Bring Your Parents To Work Day Is A Thing. We Were There.

The Wild Scene At LinkedIn's Bring Your Parents To Work Day

NEW YORK -- More than 60 LinkedIn employees gathered in the company's offices here Thursday to listen to presentations from major executives, including CEO Jeff Weiner.

So did their parents.

Twentysomething workers lounged comfortably on bean bags with their moms and dads. One LinkedIn employee looked on without a cringe as her mother used the public forum portion of the day to explain that the site wasn’t doing much for her “as a person in a creative field.” Parents greeted their kids’ colleagues with the kind of open-armed hug you give someone you know everything about, even if you haven’t met.

Later, children and their parents shared lunch, mingled and searched for the best company logo to use as a backdrop for photos. One young LinkedIn-er approached someone standing in the office’s lobby with an official-looking camera. “Are you guys taking pictures of people with their parents? Would you take one of me and my parents?”

Having Mom and Dad at the office wasn’t some mass parent-coordinated plan to embarrass their kids. Parents were actually invited to work by their adult children as part of a company-sanctioned Take Your Parents To Work Day.

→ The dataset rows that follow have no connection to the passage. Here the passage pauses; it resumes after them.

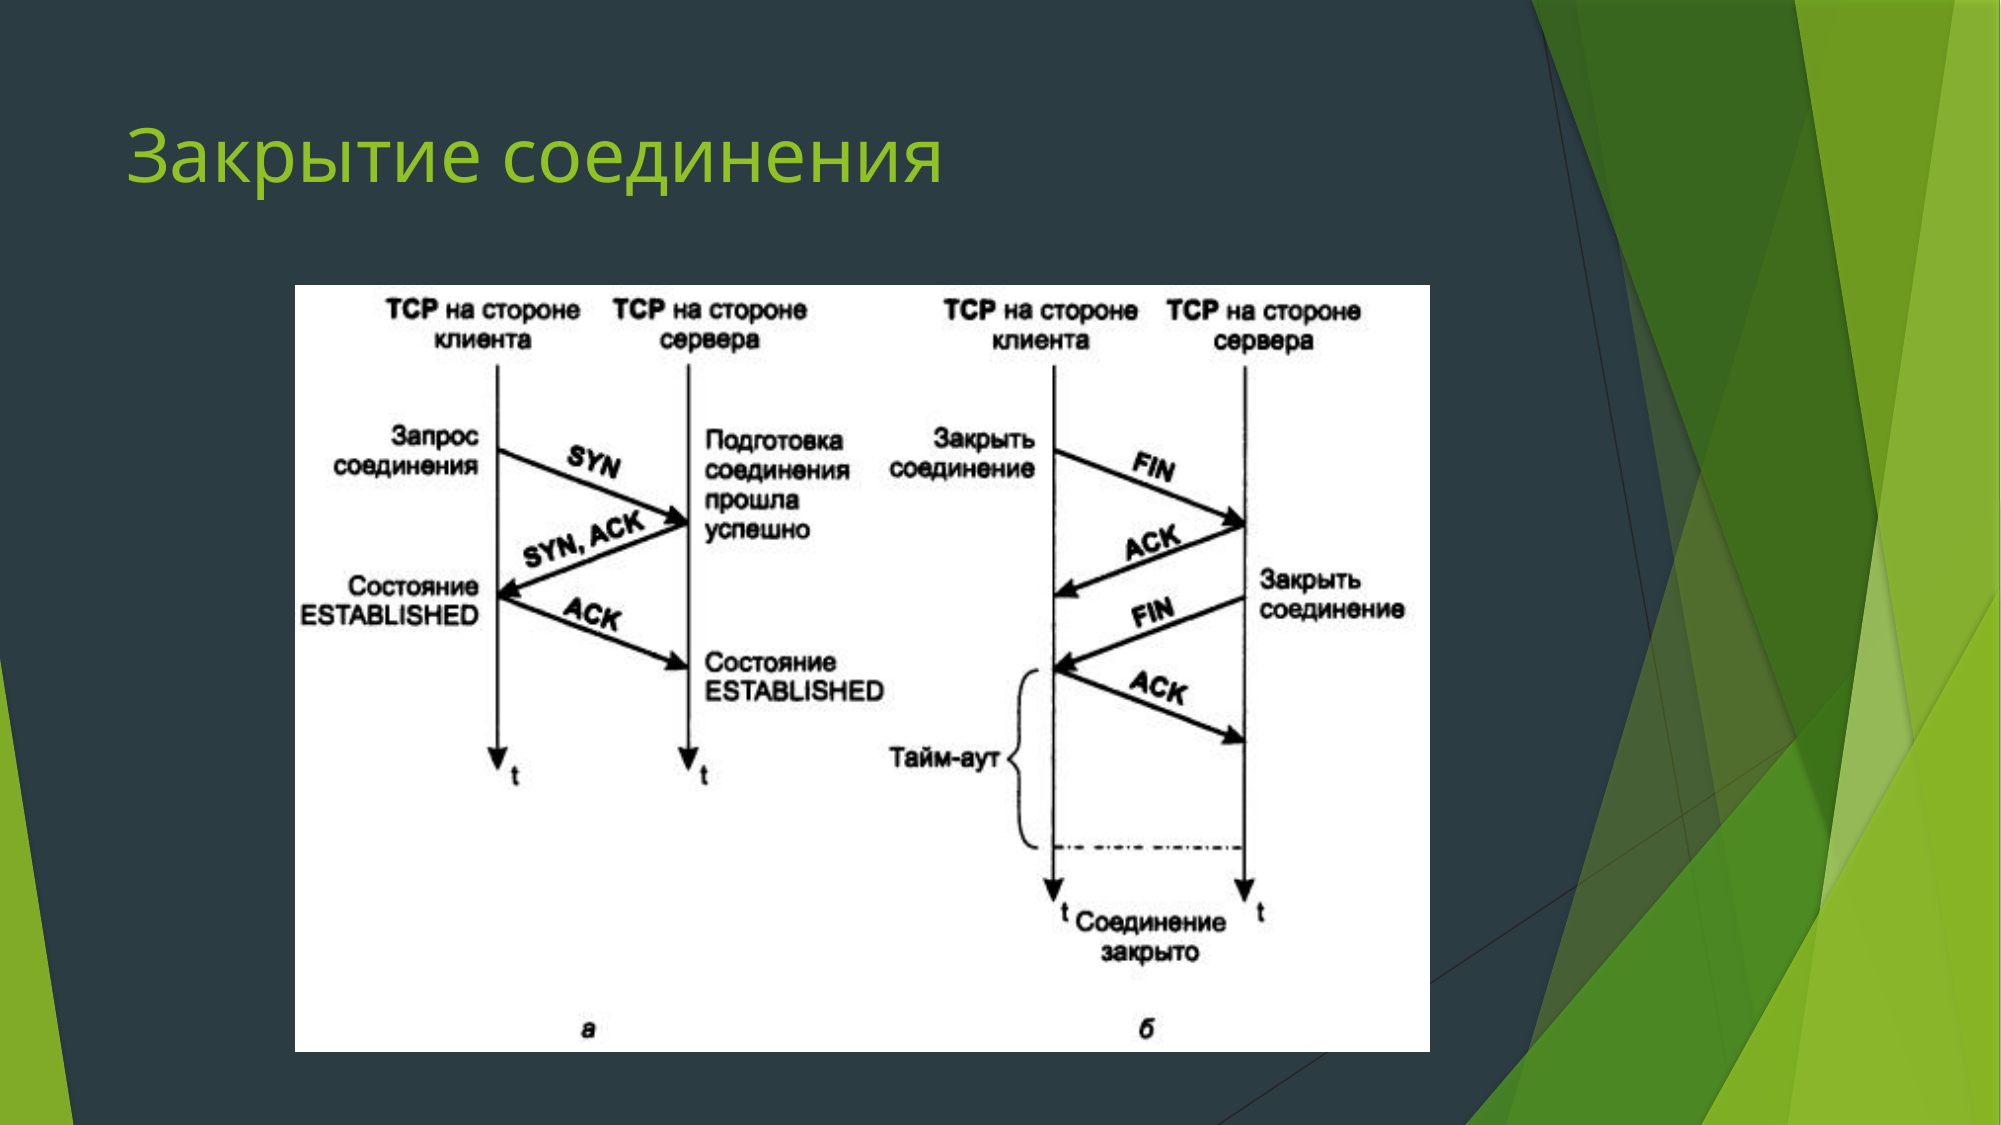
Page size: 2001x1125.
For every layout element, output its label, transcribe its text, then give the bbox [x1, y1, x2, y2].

title Закрытие соединения [111, 99, 1522, 317]
picture [295, 285, 1431, 1052]
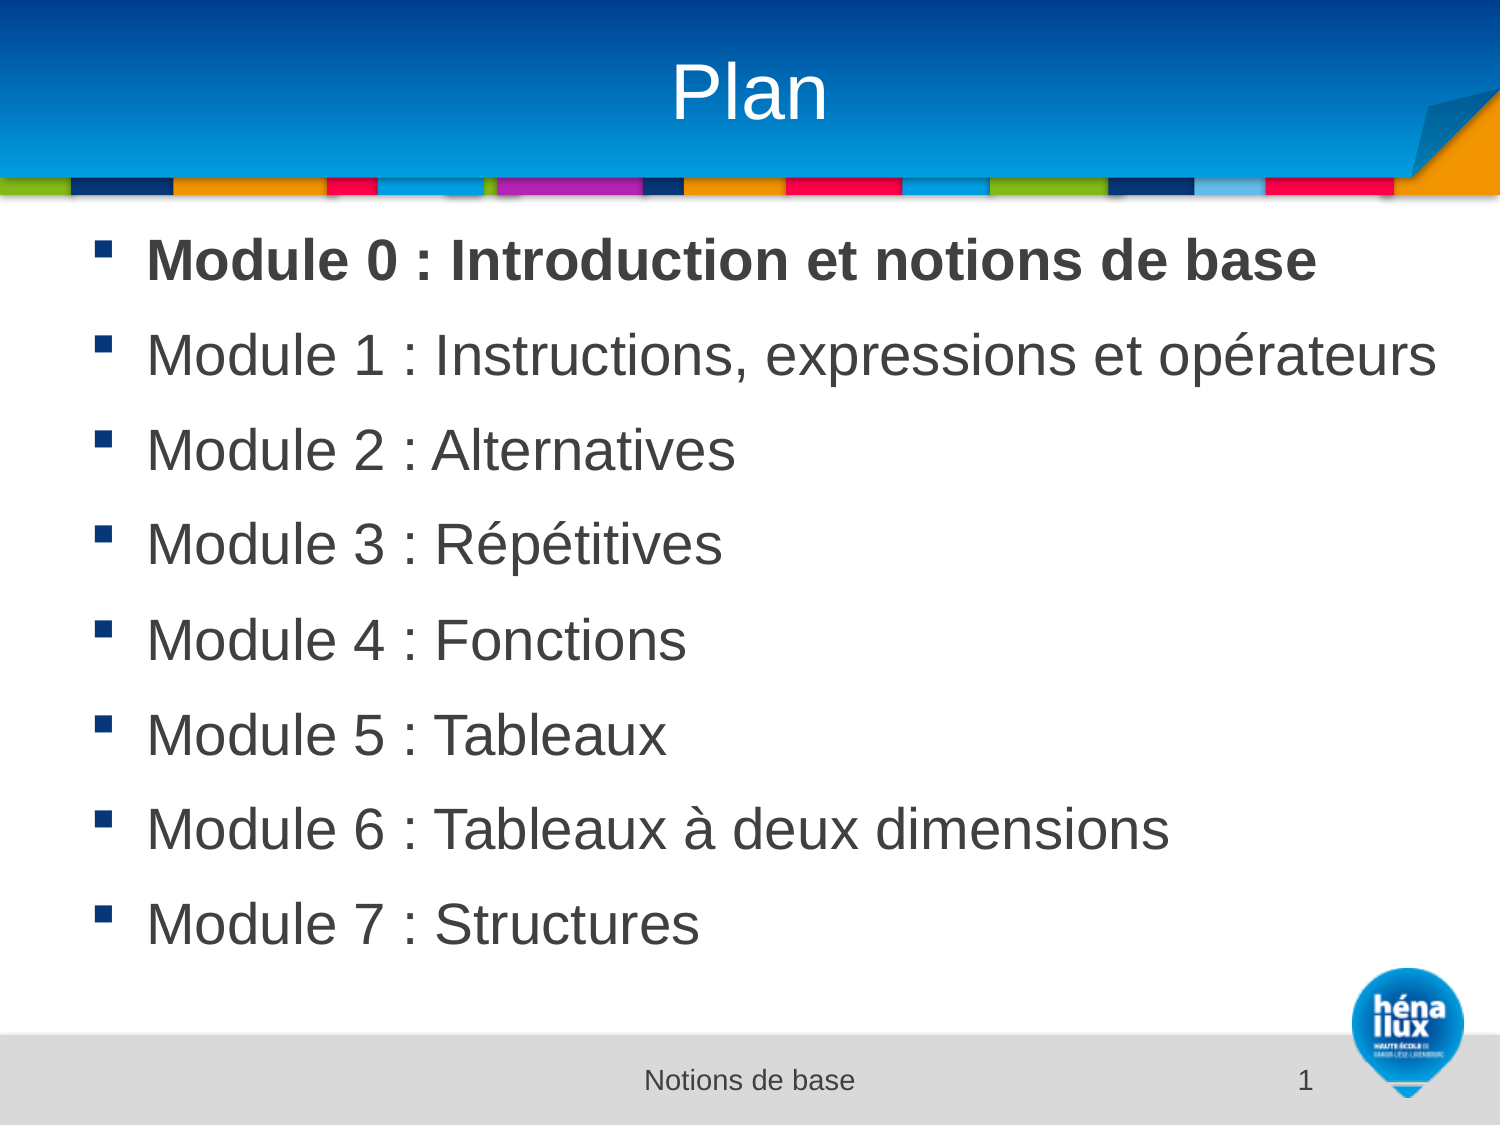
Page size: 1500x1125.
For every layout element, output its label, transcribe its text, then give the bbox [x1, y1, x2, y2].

slide_number 1 [1151, 1053, 1330, 1111]
picture [1365, 1005, 1450, 1067]
footer Notions de base [383, 1053, 1117, 1111]
picture [1352, 1029, 1464, 1098]
list Module 0 : Introduction et notions de base Module 1 : Instructions, expressions et opérateurs Module 2 : Alternatives Module 3 : Répétitives Module 4 : Fonctions Module 5 : Tableaux Module 6 : Tableaux à deux dimensions Module 7 : Structures [75, 214, 1482, 1005]
title Plan [75, 10, 1425, 166]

LinkedIn is one of several companies catering to a generation of young workers eager for their parents’ approval. That means meeting their parents' needs, too.

“Companies are now realizing that it's really hard to maintain loyalty and retention, and one of the things that they found is that millennials listen to their parents,” explained Lindsey Pollack, a best-selling author of several books on young people in the workplace. “I used to joke that one day we would have Take Your Parents To Work Day and people used to laugh. It was inevitable.”

The programs also help parents get a sense of what their kids spend hours doing every day at companies that didn’t exist 10 years ago. More than one-third of parents don't know what their child does for a living, according to survey data from LinkedIn.

Hector Hernandez, a 31-year-old LinkedIn employee, brought his dad to Thursday’s event in the hope that it would make talking about work a bit easier. Hernandez chose a job unfamiliar with to his parents, who wanted him to go into a more traditional field like law, medicine or engineering. “I took a career path where I never really felt they could give me advice,” Hernandez said.

hectorHector and Gaston Hernandez at Hector's desk.

After several hours at LinkedIn, the elder Hernandez, who is 62, said he still doesn’t fully understand what Hector's small business relationship manager job entails. But he has a slightly better spiel to give his friends when they ask about his son's job.

“I’m so happy,” Gaston said, beaming as a he sat at a conference table with Hector. “I just wanted to know what he does.”

That’s the point, according to Danielle Restivo, a LinkedIn executive who helped spearhead the event. She came up with the idea after getting an email from her mom saying, “I keep trying to explain to my friends what it is you do and I can’t explain it, so if you could please draft a paragraph for me that would be great.”

While the idea of adult children bringing their parents to work may seem over-the-top, it’s probably a good move, according Pollack. Today’s young adults have grown up with parents who were more involved than in past generations -- after all, 3 percent of millenials have taken mom or dad to a job interview. By appealing to that attachment, companies can breed loyalty among workers.

“They’re the children of the baby boomers who were very involved in their parenting, very involved with their children,” she said. “As much as people are probably going to roll their eyes and as much as people laugh about it, I think everyone wants their families to see where they work.”

For Mel and Robin Kohn, getting the chance to see their daughter Gaby, 26, in her element -- sitting at her desk and talking with co-workers in her open-plan office -- gave them some affirmation that they’d raised her well.

The two said they’d grown used to being an “active part” of Gaby’s life, helping her with schoolwork and coaching her when she applied to college. But when she entered the workforce a few years ago, all that changed -- by force. “All of the sudden when they’re out in the workplace on their own, it’s like your job is done,” said Robin, 54.

Getting a glimpse of “Work Gaby,” helped Mel, 68, feel more comfortable letting go. “We did our job to set her all up and now she’s on her own -- and she’s going to follow through and just do it,” he said.

For Gaby, the day provided similar benefits. “Even though they may not say it, I think they were slightly apprehensive about my career choice,” she said. “As silly as this may sound, I feel like it gives me validation.”

gabyRobin and Mel Kohn join their daughter Gaby at her desk.